Caso mostra como Lava Jato se tornou politicamente intocável

IGOR GIELOW/FOLHA

episódio Romero Jucá demonstra, caso alguém ainda tivesse dúvida, como a Operação Lava Jato tornou-se intocável politicamente. "Interferir na Lava Jato" é o novo "acabar com o Bolsa Família", "privatizar a Petrobras" ou qualquer outro bordão tóxico para políticos.

O que mais surpreende não é tanto o conteúdo das inconfidências de Jucá ou a tentativa de edulcorar a conversa, mas o fato de que políticos que se orgulham de seu propalado profissionalismo não tenham antevisto a confusão.

Jucá já era um dos mais enrolados líderes do PMDB na Lava Jato antes de assumir o Planejamento. Michel Temer insistiu em sua nomeação baseado na capacidade do correligionário de azeitar a coordenação dos interesses do Planalto no Senado, particularmente a agenda econômica, mas não só –Dilma Rousseff ainda será julgada pela Casa.

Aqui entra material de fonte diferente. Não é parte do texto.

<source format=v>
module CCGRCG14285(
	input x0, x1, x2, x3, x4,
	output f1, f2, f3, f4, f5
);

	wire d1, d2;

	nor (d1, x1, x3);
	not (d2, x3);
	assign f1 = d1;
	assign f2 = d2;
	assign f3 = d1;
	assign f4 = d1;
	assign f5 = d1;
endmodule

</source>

Temer menosprezou os riscos, e agora tem a primeira baixa de peso com pouco mais de uma semana no cargo. O mesmo critério levou o presidente interino a aceitar nomes sob suspeita no gabinete e uma figura como a do líder na Câmara, acusado até de tentar matar um vigia.

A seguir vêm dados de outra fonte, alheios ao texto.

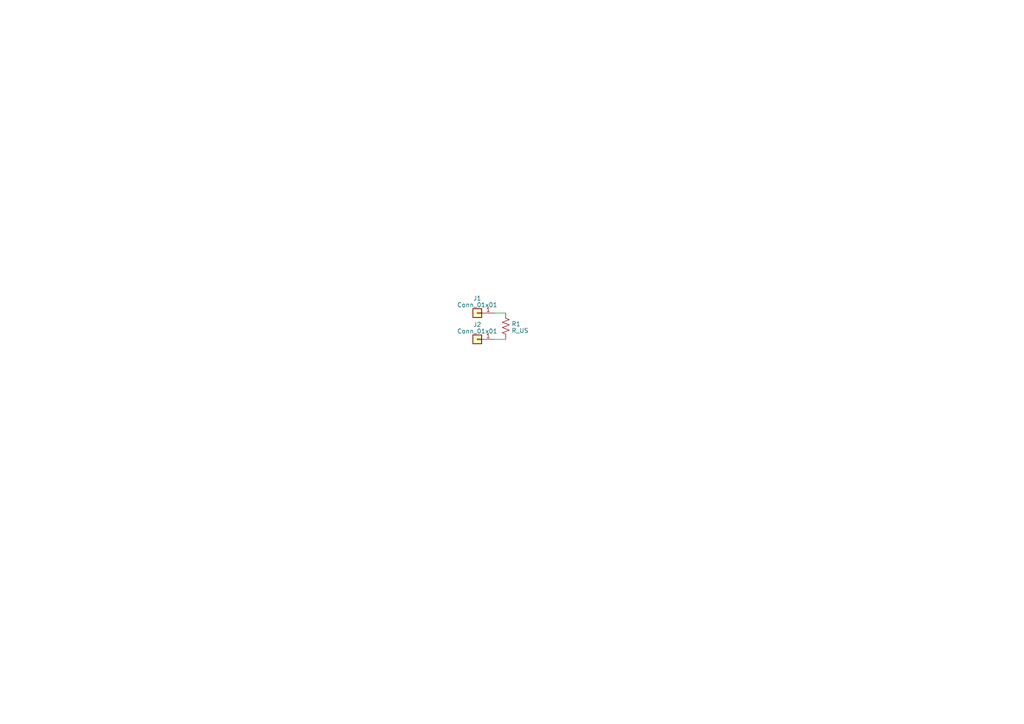
<source format=kicad_sch>
(kicad_sch (version 20230121) (generator eeschema)

  (uuid a5f3f67d-f678-4491-80eb-31dd2cc6ed31)

  (paper "A4")

  


  (wire (pts (xy 143.51 98.425) (xy 146.685 98.425))
    (stroke (width 0) (type default))
    (uuid 776c6cae-e085-47a8-bcde-c675250b82fc)
  )
  (wire (pts (xy 143.51 90.805) (xy 146.685 90.805))
    (stroke (width 0) (type default))
    (uuid 8ae4ce02-c3bb-4a0f-bf6d-c5e10193d998)
  )

  (symbol (lib_id "Connector_Generic:Conn_01x01") (at 138.43 90.805 180) (unit 1)
    (in_bom yes) (on_board yes) (dnp no) (fields_autoplaced)
    (uuid 4daa24b8-e21b-474d-a296-e4887a6ff7ff)
    (property "Reference" "J1" (at 138.43 86.5251 0)
      (effects (font (size 1.27 1.27)))
    )
    (property "Value" "Conn_01x01" (at 138.43 88.4461 0)
      (effects (font (size 1.27 1.27)))
    )
    (property "Footprint" "Connector_Wire:SolderWire-0.5sqmm_1x01_D0.9mm_OD2.1mm" (at 138.43 90.805 0)
      (effects (font (size 1.27 1.27)) hide)
    )
    (property "Datasheet" "~" (at 138.43 90.805 0)
      (effects (font (size 1.27 1.27)) hide)
    )
    (pin "1" (uuid b0697351-26f1-4955-a038-298bbe146ed7))
    (instances
      (project "TerminatingResistor"
        (path "/a5f3f67d-f678-4491-80eb-31dd2cc6ed31"
          (reference "J1") (unit 1)
        )
      )
    )
  )

  (symbol (lib_id "Device:R_US") (at 146.685 94.615 0) (unit 1)
    (in_bom yes) (on_board yes) (dnp no) (fields_autoplaced)
    (uuid c5c1d066-1670-4f65-94d0-546a9465b15e)
    (property "Reference" "R1" (at 148.336 93.9713 0)
      (effects (font (size 1.27 1.27)) (justify left))
    )
    (property "Value" "R_US" (at 148.336 95.8923 0)
      (effects (font (size 1.27 1.27)) (justify left))
    )
    (property "Footprint" "Resistor_SMD:R_0805_2012Metric" (at 147.701 94.869 90)
      (effects (font (size 1.27 1.27)) hide)
    )
    (property "Datasheet" "~" (at 146.685 94.615 0)
      (effects (font (size 1.27 1.27)) hide)
    )
    (pin "1" (uuid e3a3f9e1-de38-4cc1-89c0-22de9fb34dfc))
    (pin "2" (uuid 55f386a7-858a-4f75-be0e-5b42b0f67c9c))
    (instances
      (project "TerminatingResistor"
        (path "/a5f3f67d-f678-4491-80eb-31dd2cc6ed31"
          (reference "R1") (unit 1)
        )
      )
    )
  )

  (symbol (lib_id "Connector_Generic:Conn_01x01") (at 138.43 98.425 180) (unit 1)
    (in_bom yes) (on_board yes) (dnp no) (fields_autoplaced)
    (uuid cc44c06e-d3f2-40a6-81da-d84295e02f9a)
    (property "Reference" "J2" (at 138.43 94.1451 0)
      (effects (font (size 1.27 1.27)))
    )
    (property "Value" "Conn_01x01" (at 138.43 96.0661 0)
      (effects (font (size 1.27 1.27)))
    )
    (property "Footprint" "Connector_Wire:SolderWire-0.5sqmm_1x01_D0.9mm_OD2.1mm" (at 138.43 98.425 0)
      (effects (font (size 1.27 1.27)) hide)
    )
    (property "Datasheet" "~" (at 138.43 98.425 0)
      (effects (font (size 1.27 1.27)) hide)
    )
    (pin "1" (uuid 5f098029-2a69-4f52-80f0-e2ffc0be9d23))
    (instances
      (project "TerminatingResistor"
        (path "/a5f3f67d-f678-4491-80eb-31dd2cc6ed31"
          (reference "J2") (unit 1)
        )
      )
    )
  )

  (sheet_instances
    (path "/" (page "1"))
  )
)

</source>
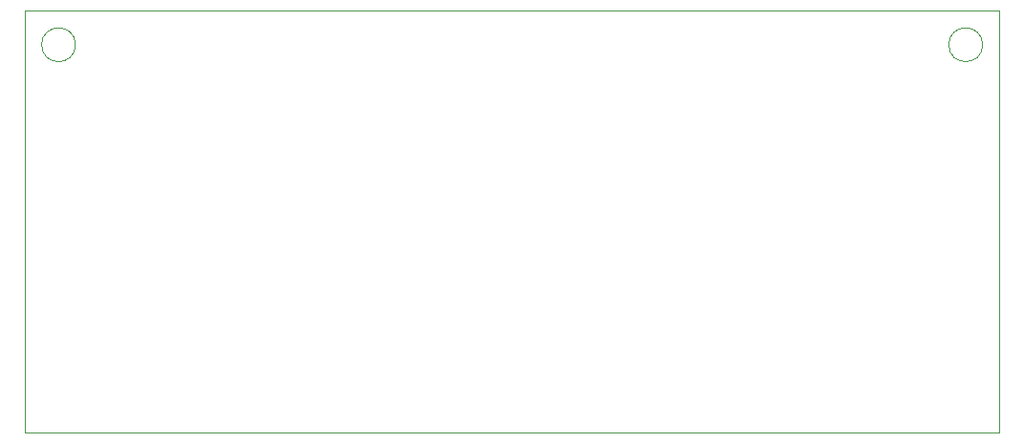
<source format=gbp>
G04 #@! TF.GenerationSoftware,KiCad,Pcbnew,(5.1.12)-1*
G04 #@! TF.CreationDate,2024-01-22T15:17:36+02:00*
G04 #@! TF.ProjectId,CaliperPCB,43616c69-7065-4725-9043-422e6b696361,rev?*
G04 #@! TF.SameCoordinates,Original*
G04 #@! TF.FileFunction,Paste,Bot*
G04 #@! TF.FilePolarity,Positive*
%FSLAX46Y46*%
G04 Gerber Fmt 4.6, Leading zero omitted, Abs format (unit mm)*
G04 Created by KiCad (PCBNEW (5.1.12)-1) date 2024-01-22 15:17:36*
%MOMM*%
%LPD*%
G01*
G04 APERTURE LIST*
G04 #@! TA.AperFunction,Profile*
%ADD10C,0.050000*%
G04 #@! TD*
G04 APERTURE END LIST*
D10*
X118170000Y-87000000D02*
G75*
G03*
X118170000Y-87000000I-1500000J0D01*
G01*
X198500000Y-87000000D02*
G75*
G03*
X198500000Y-87000000I-1500000J0D01*
G01*
X200000000Y-121356000D02*
X200000000Y-84000000D01*
X113670000Y-84000000D02*
X200000000Y-84000000D01*
X113670000Y-121356000D02*
X113670000Y-84000000D01*
X200000000Y-121356000D02*
X113670000Y-121356000D01*
M02*

</source>
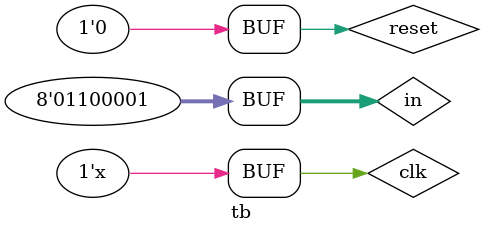
<source format=v>
`timescale 1ns / 1ps

module tb;

	// Inputs
	reg clk;
	reg reset;
	reg [7:0] in;

	// Outputs
	wire result;

	// Instantiate the Unit Under Test (UUT)
	BlockChecker uut (
		.clk(clk), 
		.reset(reset), 
		.in(in), 
		.result(result)
	);

	initial begin
		// Initialize Inputs
		clk = 0;
		reset = 0;
		in = 0;

		// Wait 100 ns for global reset to finish
		#100;
		#5; in="a";
		#5; in=" ";
		#5; in="B";
		#5; in="e";
		#5; in="g";
		#5; in="i";
		#5; in="n";
		#5; in=" ";
		#5; in="e";
		#5; in="n";
		#5; in="D";
		#5; in="c";
		#5; in=" ";
		#5; in="e";
		#5; in="n";
		#5; in="d";
		#5; in=" ";
		#5; in="a";
		#5; in="b";
		#5; in="e";
		#5; in="g";
		#5; in="i";
		#5; in="n";
		#5; in=" ";
		#5; in="c";
		#5; in="e";
		#5; in="n";
		#5; in="d";
		#5; in=" ";
		#5; in="b";
		#5; in="E";
		#5; in="g";
		#5; in="I";
		#5; in="N";
		#5; in=" ";
		#5; in="e";
		#5; in="e";
		#5; in="n";
		#5; in="d";
		#5; in=" ";
		#5; in="a";
		#5; in="a";
		#5; in="a";
		
        
		// Add stimulus here

	end
   always #10 clk=~clk;
endmodule


</source>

O peemedebista talvez não tenha outra opção. Mas agora terá de lidar com o reforço à desconfiança das intenções do seu PMDB em relação à Lava Jato, que já não era pouca, já que o partido divide com PT e PP o estrelato no rol de acusados no petrolão.

Efetivamente, o acordão sugerido por Jucá parece intangível, até pela quantidade de atores que teria de arregimentar –a começar por um certo juiz de Curitiba, delegados e procuradores.

Do ponto de vista estritamente legal, pode até ganhar o salvo-conduto da Procuradoria-Geral da República, instada a falar sobre o áudio com Sérgio Machado. Jucá sonha com uma "solução Hargreaves", referência a um aliado de Itamar Franco que foi afastado durante uma investigação e voltou ao cargo após ser inocentado. Na prática, contudo, sua situação é hoje incontornável.
Temer sofre um forte abalo de saída, já que Jucá carregava o software de negociação política da agenda econômica a ser anunciada nesta terça (24) por Henrique Meirelles (Fazenda).

É provável, inclusive, que toque o serviço com o terno de senador. Num Congresso em que a maioria dos seus colegas tem a mesma opinião dele sobre a Lava Jato, pode até funcionar –desde que ninguém fale em voz alta.

Temer vê aumentada sua dívida com o presidente do Senado, Renan Calheiros (PMDB-AL), desafeto e um dos últimos aliados a abandonar Dilma. Ele é central para o encaminhamento das propostas que cabiam a Jucá.
Ao menos até surgirem eventuais novidades; por sinal, Sérgio Machado era apadrinhado de Renan na Transpetro.